100º ouro paralímpico

"Sem dúvida se não fosse pelo Bolsa Atleta, não teríamos o resultado que estamos conquistando aqui em Tóquio. Eu faço parte do programa desde 2018 e na época eu não tinha apoio algum a não ser do meu clube. Com o programa, eu consegui melhorar minhas performances, investir mais no esporte"

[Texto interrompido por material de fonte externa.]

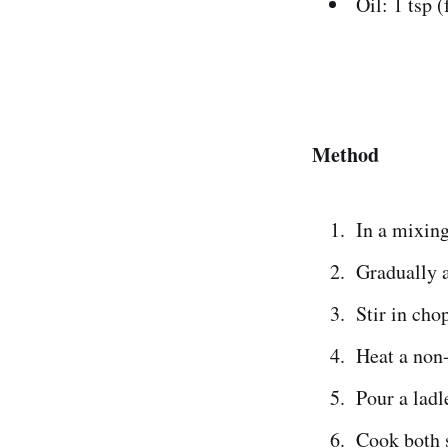
Oil: 1 tsp 
Method
In a mixing
Gradually a
Stir in cho
Heat a non-
Pour a ladl
Cook both 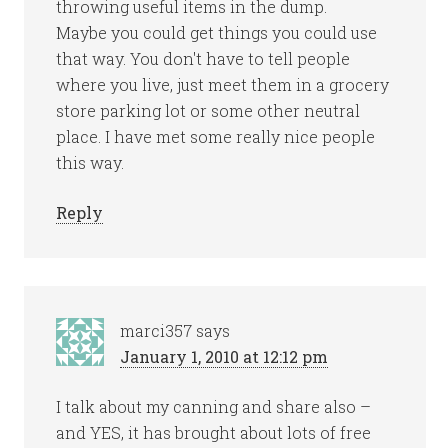
throwing useful items in the dump.
Maybe you could get things you could use
that way. You don't have to tell people
where you live, just meet them in a grocery
store parking lot or some other neutral
place. I have met some really nice people
this way.
Reply
marci357
says
January 1, 2010 at 12:12 pm
I talk about my canning and share also –
and YES, it has brought about lots of free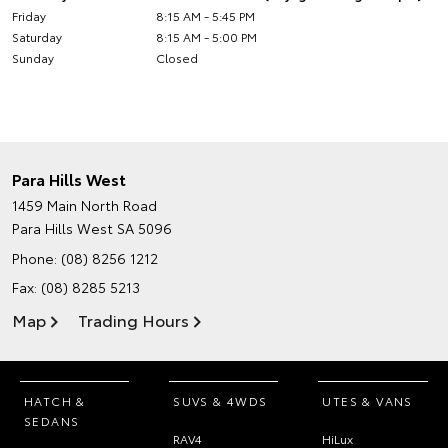
Friday
8:15 AM - 5:45 PM
Saturday
8:15 AM - 5:00 PM
Sunday
Closed
Para Hills West
1459 Main North Road
Para Hills West SA 5096
Phone:
(08) 8256 1212
Fax: (08) 8285 5213
Map
Trading Hours
HATCH &
SUVS & 4WDS
UTES & VANS
SEDANS
RAV4
HiLux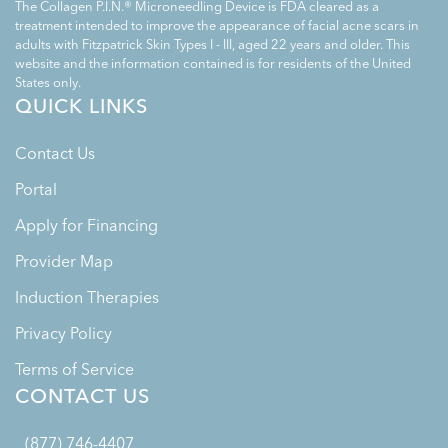
The Collagen P.I.N.® Microneedling Device is FDA cleared as a
treatment intended to improve the appearance of facial acne scars in
adults with Fitzpatrick Skin Types I - III, aged 22 years and older. This
website and the information contained is for residents of the United
States only.
QUICK LINKS
Contact Us
Portal
Apply for Financing
Provider Map
Induction Therapies
Privacy Policy
Terms of Service
CONTACT US
(877) 746-4407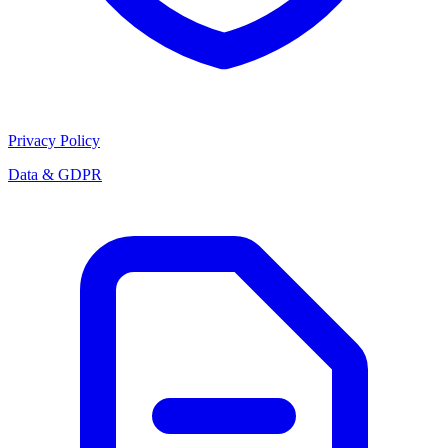
Privacy Policy
Data & GDPR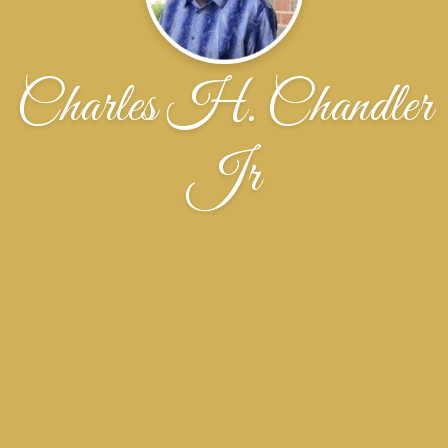
Charles H. Chandler
Jr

Essa conquista mostra que a gente é uma potência, que temos muitos talentos em todas as provas, da velocidade ao arremesso. Mostramos aqui que o Brasil não é apenas o país do futebol. E fico mais feliz ainda porque foi com o meu colega de clube [Yeltsin Jacques, campeão na prova de 1500m da classe T11 (cegos)]. Esses números são para mostrar a nossa força. Para os outros países respeitarem ainda mais o Brasil.

Homenagem ao ídolo

O Daniel Dias é uma referência. Ele tem um carisma muito grande. É uma pessoa humilde e essa lição levo para vida. O sorriso e a humildade são as características dele que mais me marcam. Estou preparando uma surpresa para quando ele sair da natação. Vai ser uma forma de homenageá-lo. Estamos com um projeto para incentivar o Dani a correr e eu serei o professor. Vou me sentir muito honrando em ensinar o maior atleta paralímpico de todos os tempos a correr.

Bolsa Atleta

Nenhum outro país do mundo tem uma iniciativa como o Bolsa Atleta. Sou muito grato. Sem dúvida se não fosse pelo programa, não teríamos o resultado que estamos conquistando aqui em Tóquio. Eu faço parte do programa desde 2018 e na época eu não tinha apoio algum a não ser do meu clube. Com o programa, eu consegui melhorar minhas performances, investir mais no esporte.

Nesse período atípico, com o coronavírus, o que me segurou foi o Bolsa Atleta. Por meio do programa podemos ficar tranquilos e trabalhar durante todo esse período em paz. Se não fosse pelo programa, essa medalha não estaria no meu peito. Não teria tido condição de treinar e me manter. O programa salva o esporte da base ao alto rendimento.